The Department of Veterans Affairs website describes Milk as someone who “effused the values of honor, courage and commitment as he fought to expand gay rights.”
The site continues, “Though his life was cut short after being assassinated less than a year in elected office, it was clear that his life and legacy exemplified the Navy’s core values.”
Milk’s assassination, along with that of San Francisco Mayor George Moscone, shocked the nation.

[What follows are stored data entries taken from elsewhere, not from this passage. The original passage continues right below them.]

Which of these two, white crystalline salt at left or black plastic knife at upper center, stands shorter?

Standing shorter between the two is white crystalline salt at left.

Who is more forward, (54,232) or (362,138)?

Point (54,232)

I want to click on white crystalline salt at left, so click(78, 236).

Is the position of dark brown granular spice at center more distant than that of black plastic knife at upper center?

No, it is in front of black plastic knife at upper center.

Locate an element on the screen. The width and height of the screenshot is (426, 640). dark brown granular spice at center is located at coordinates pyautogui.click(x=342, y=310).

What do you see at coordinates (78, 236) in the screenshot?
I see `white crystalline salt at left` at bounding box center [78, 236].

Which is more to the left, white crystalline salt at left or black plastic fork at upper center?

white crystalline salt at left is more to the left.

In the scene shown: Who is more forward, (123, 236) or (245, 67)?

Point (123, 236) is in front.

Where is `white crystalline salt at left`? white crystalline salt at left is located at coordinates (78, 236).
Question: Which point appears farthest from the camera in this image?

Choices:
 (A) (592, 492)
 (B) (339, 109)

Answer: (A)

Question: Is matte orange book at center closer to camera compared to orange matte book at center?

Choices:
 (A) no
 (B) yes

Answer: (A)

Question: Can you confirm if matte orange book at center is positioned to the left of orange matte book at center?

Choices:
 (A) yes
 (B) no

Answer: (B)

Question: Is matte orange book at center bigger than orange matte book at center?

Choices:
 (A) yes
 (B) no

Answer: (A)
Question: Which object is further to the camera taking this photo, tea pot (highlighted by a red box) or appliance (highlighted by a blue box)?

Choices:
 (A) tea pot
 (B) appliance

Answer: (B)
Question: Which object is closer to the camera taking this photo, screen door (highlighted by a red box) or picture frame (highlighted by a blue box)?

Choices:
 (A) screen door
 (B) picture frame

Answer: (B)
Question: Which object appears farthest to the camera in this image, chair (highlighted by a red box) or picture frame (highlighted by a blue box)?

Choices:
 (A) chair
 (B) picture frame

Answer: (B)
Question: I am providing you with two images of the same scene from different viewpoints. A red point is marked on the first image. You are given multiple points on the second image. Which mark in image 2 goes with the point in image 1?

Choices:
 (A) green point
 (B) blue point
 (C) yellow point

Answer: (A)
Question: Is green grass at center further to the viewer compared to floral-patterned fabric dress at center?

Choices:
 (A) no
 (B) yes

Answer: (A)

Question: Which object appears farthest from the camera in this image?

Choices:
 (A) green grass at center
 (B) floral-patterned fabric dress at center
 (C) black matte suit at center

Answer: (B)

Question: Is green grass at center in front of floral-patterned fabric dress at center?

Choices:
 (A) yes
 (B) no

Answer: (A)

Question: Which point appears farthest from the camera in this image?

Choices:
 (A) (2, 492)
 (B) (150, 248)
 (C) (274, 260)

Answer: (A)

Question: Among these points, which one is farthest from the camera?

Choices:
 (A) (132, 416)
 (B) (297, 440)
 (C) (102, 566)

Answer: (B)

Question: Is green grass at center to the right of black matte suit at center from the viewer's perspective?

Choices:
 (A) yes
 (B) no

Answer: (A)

The announcement was made by then–San Francisco Board of Supervisors President Dianne Feinstein, who would later become one of California’s most prominent senators.
“Both Mayor Moscone and Supervisor Harvey Milk have been shot and killed,” Feinstein told reporters in 1978. “The suspect is Supervisor Dan White.”
White later used what became known as the “Twinkie Defense,” blaming his diet and emotional stress for his actions.
Despite the double homicide, he was convicted only of involuntary manslaughter and sentenced to seven years, sparking outrage and riots in San Francisco known as the “White Night” disturbances.
In a 2008 interview with SF Gate marking the 30th anniversary of the killings, Feinstein claimed that White’s motive wasn’t rooted in homophobia.
She believed that White felt betrayed by Milk, who lobbied not to reappoint him to the Board of Supervisors after he resigned over the position’s low pay.
Feinstein also revealed that after White was released from prison in 1984, then–Police Chief Con Murphy warned him not to return to San Francisco because “his chances of survival were not good.” White committed suicide in 1987.
As for the film adaptation, Feinstein said she didn’t intend to watch Penn’s Milk. “I think in my face you saw the pain of the day 30 years ago,” she said in that 2008 interview.
“I still have a hard time returning to it, and I’m not a masochist. I know what happened. I lived those times, and I’ve tried to learn from them in terms of the kind of public servant I am, and that’s really enough for me.”